(Extract):
↓

Dr. Bernd Heinzmann, Senior Physician at the Surgical Clinic of St. Marienstift hospital: “Unlike when we make a large incision, with MIS (minimally invasive surgery), we can only see our actions on a screen”. “Since the start of July 2014”, says Heinzmann, “we have been able to see three-dimensional images of the abdomen thanks to the new tower and the special glasses.” This is vital for precise and safe operations.
It is an invaluable advantage during complicated surgery. Right from the first operation using 3D images in real-time it was clear that the investment paid for itself. There were two senior physicians at the “table”: in addition to the senior physician Dr. med. Bernd Heinzmann, senior urologist Dr. Michael Ludwig was also there. “An inguinal hernia”, the two experts explain. Not really a difficult operation, but numerous previous urology operations have resulted in considerable scarring in the internal part of the abdomen, so even access to the actual operating site poses a real challenge.
While a normal viewer sees two-dimensional images on the screen, special glasses enable spatial perception in 3D. The difference is huge. Instead of a flat image, the third dimension provides depth to the image – just as if all the operating region was open.
But that is certainly not the case. Thanks to the minuscule openings in and around the navel, the operation is more or less free of blood. “With two-dimensional images, we have to compensate for the lack of a third dimension using a lot of experience. It is very arduous and tiring to be always just imagining the third dimension”, according to Heinzmann. The three dimensional depth perspective allows us to work quicker, more easily and, at the same time, more precisely.

↑

(Task to carry out):
Please return the whole text about 3D imaging in minimally invasive surgery, word for word. The items that come next are separate material.

[Collected data]
↓

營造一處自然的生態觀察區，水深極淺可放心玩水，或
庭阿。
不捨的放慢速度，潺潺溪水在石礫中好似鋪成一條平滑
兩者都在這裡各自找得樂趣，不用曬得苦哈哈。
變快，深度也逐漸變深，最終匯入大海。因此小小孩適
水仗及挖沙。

↑
↓

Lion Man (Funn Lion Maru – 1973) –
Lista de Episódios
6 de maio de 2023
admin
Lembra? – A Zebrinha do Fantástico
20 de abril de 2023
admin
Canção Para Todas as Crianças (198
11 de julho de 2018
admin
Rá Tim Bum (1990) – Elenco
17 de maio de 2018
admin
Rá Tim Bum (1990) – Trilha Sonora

↑
↓

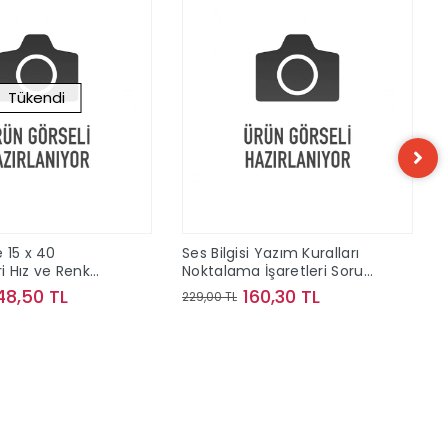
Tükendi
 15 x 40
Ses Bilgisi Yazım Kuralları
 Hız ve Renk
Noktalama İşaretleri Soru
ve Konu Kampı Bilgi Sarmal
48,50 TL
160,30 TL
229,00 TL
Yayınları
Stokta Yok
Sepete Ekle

↑

(Solution):
Dr. Bernd Heinzmann, Senior Physician at the Surgical Clinic of St. Marienstift hospital: “Unlike when we make a large incision, with MIS (minimally invasive surgery), we can only see our actions on a screen”. “Since the start of July 2014”, says Heinzmann, “we have been able to see three-dimensional images of the abdomen thanks to the new tower and the special glasses.” This is vital for precise and safe operations.
It is an invaluable advantage during complicated surgery. Right from the first operation using 3D images in real-time it was clear that the investment paid for itself. There were two senior physicians at the “table”: in addition to the senior physician Dr. med. Bernd Heinzmann, senior urologist Dr. Michael Ludwig was also there. “An inguinal hernia”, the two experts explain. Not really a difficult operation, but numerous previous urology operations have resulted in considerable scarring in the internal part of the abdomen, so even access to the actual operating site poses a real challenge.
While a normal viewer sees two-dimensional images on the screen, special glasses enable spatial perception in 3D. The difference is huge. Instead of a flat image, the third dimension provides depth to the image – just as if all the operating region was open.
But that is certainly not the case. Thanks to the minuscule openings in and around the navel, the operation is more or less free of blood. “With two-dimensional images, we have to compensate for the lack of a third dimension using a lot of experience. It is very arduous and tiring to be always just imagining the third dimension”, according to Heinzmann. The three dimensional depth perspective allows us to work quicker, more easily and, at the same time, more precisely.